-- Opening Marker --

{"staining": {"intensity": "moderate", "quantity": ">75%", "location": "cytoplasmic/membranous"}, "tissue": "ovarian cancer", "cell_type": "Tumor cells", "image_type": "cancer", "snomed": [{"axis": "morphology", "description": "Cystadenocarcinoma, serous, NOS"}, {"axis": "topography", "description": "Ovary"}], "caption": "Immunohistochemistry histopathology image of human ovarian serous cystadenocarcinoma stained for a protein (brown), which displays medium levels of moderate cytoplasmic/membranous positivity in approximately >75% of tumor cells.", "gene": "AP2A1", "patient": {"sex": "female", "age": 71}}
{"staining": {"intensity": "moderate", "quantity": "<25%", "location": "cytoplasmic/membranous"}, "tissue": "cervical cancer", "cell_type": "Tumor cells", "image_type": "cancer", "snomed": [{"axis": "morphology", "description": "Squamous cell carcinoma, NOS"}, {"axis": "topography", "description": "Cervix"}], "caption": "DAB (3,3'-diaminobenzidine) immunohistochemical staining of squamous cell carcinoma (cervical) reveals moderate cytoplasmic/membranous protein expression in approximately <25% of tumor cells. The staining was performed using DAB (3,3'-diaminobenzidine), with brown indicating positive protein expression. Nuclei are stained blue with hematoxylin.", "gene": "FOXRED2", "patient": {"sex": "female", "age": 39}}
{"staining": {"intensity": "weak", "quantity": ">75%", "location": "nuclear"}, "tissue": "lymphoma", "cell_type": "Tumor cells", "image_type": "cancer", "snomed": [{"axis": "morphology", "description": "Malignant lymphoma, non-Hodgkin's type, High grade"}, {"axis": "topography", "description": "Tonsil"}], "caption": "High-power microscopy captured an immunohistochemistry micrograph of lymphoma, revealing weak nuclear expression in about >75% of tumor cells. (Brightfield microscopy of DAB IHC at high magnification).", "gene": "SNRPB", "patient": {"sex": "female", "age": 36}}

-- Closing Marker --

Please give the data again in full, exactly as written.

## Response area
{"staining": {"intensity": "moderate", "quantity": ">75%", "location": "cytoplasmic/membranous"}, "tissue": "ovarian cancer", "cell_type": "Tumor cells", "image_type": "cancer", "snomed": [{"axis": "morphology", "description": "Cystadenocarcinoma, serous, NOS"}, {"axis": "topography", "description": "Ovary"}], "caption": "Immunohistochemistry histopathology image of human ovarian serous cystadenocarcinoma stained for a protein (brown), which displays medium levels of moderate cytoplasmic/membranous positivity in approximately >75% of tumor cells.", "gene": "AP2A1", "patient": {"sex": "female", "age": 71}}
{"staining": {"intensity": "moderate", "quantity": "<25%", "location": "cytoplasmic/membranous"}, "tissue": "cervical cancer", "cell_type": "Tumor cells", "image_type": "cancer", "snomed": [{"axis": "morphology", "description": "Squamous cell carcinoma, NOS"}, {"axis": "topography", "description": "Cervix"}], "caption": "DAB (3,3'-diaminobenzidine) immunohistochemical staining of squamous cell carcinoma (cervical) reveals moderate cytoplasmic/membranous protein expression in approximately <25% of tumor cells. The staining was performed using DAB (3,3'-diaminobenzidine), with brown indicating positive protein expression. Nuclei are stained blue with hematoxylin.", "gene": "FOXRED2", "patient": {"sex": "female", "age": 39}}
{"staining": {"intensity": "weak", "quantity": ">75%", "location": "nuclear"}, "tissue": "lymphoma", "cell_type": "Tumor cells", "image_type": "cancer", "snomed": [{"axis": "morphology", "description": "Malignant lymphoma, non-Hodgkin's type, High grade"}, {"axis": "topography", "description": "Tonsil"}], "caption": "High-power microscopy captured an immunohistochemistry micrograph of lymphoma, revealing weak nuclear expression in about >75% of tumor cells. (Brightfield microscopy of DAB IHC at high magnification).", "gene": "SNRPB", "patient": {"sex": "female", "age": 36}}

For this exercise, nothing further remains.